- The Washington Times - Thursday, April 24, 2008

ATLANTA (AP) — Delta and Northwest, seeking to combine to create the world’s largest airline, posted losses yesterday totaling $10.5 billion for the first three months of the year because of exorbitant fuel prices and write-downs of their companies’ value.

Southwest’s chief executive, meanwhile, indicated that the carrier wasn’t interested in a merger and said the very thought of it was daunting.

The red ink from Delta and Northwest put into focus the enormity of the challenge the airline industry faces to become profitable again amid $120-a-barrel oil — even with the benefits that consolidation can bring.

“All airlines are in the same boat,” said Calyon Securities analyst Ray Neidl. “The industry cannot make money at the current ticket fare levels. Seats have to come out of the market. To cover higher fuel costs, airfares have to go up.”

Atlanta-based Delta Air Lines Inc., the nation’s third-largest carrier, said its loss widened in the first quarter to $6.39 billion. A few hours later, Eagan, Minn.-based Northwest Airlines Corp. reported a $4.1 billion loss for the period.

Delta’s results badly missed Wall Street expectations, despite a 12 percent increase in sales.

Excluding special items — primarily a $6.1 billion non-cash charge relating to the drop in Delta’s market value because of sustained record fuel prices — the airline lost $274 million in the first quarter.

Northwest took a $3.9 billion charge of its own related to its market value decline, despite a 9 percent increase in sales. Northwest, too, missed analysts’ earnings expectations.

Excluding the accounting charge and losses from some fuel hedges, Northwest said, it would have lost $191 million in the quarter.

In a memo to Delta employees yesterday, Ed Bastian, Delta’s president and chief financial officer, said the airline expects some of its peers to record similar accounting adjustments. A spokeswoman said Delta would have recorded the charge regardless of the tie-up with Northwest.

Both airlines have been hampered by the steep rise in fuel prices.
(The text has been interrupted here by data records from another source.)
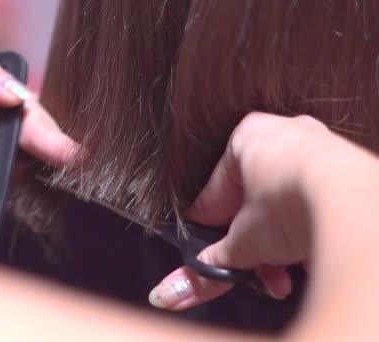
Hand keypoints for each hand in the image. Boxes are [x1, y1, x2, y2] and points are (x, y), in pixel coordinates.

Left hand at [0, 55, 76, 192]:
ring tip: (78, 177)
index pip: (29, 107)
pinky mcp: (10, 171)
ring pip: (44, 153)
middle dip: (59, 148)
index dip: (45, 129)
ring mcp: (13, 145)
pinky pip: (33, 174)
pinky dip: (46, 181)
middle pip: (43, 132)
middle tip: (77, 164)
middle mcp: (12, 114)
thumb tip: (16, 94)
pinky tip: (59, 189)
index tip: (61, 150)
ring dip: (58, 165)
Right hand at [149, 113, 338, 309]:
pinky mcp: (348, 174)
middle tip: (244, 269)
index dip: (206, 226)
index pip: (213, 192)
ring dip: (277, 248)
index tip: (202, 249)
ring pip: (284, 207)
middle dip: (249, 245)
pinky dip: (307, 237)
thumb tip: (177, 288)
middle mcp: (284, 136)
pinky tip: (304, 263)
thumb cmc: (293, 200)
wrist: (356, 205)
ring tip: (278, 277)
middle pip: (252, 202)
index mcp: (246, 138)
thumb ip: (208, 266)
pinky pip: (316, 209)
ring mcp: (320, 152)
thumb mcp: (241, 243)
Delta recorded a $585 million year-over-year increase in the cost of fuel in the first quarter, while Northwest’s fuel costs increased $445 million from a year earlier.

When it emerged from Chapter 11 protection a year ago, Delta projected its stock would be worth $9.4 billion to $12 billion in all, but that was assuming crude oil would cost $70 per barrel. Delta’s market value is roughly $2.6 billion.

The company announced last week that it would acquire Northwest in a stock-swap deal, which regulators and shareholders still must approve.

During an appearance in Boston yesterday, Southwest Airlines Co. Chief Executive Gary Kelly cited industry pressures as he suggested that a merger isn’t appealing right now to the Dallas-based carrier.

“My own view is that with the current fuel outlook that we have and the near-term economic outlook, the thought of acquiring another airline is just daunting because of the complexity involved and the investment that’s going to have to take place upfront,” Mr. Kelly said.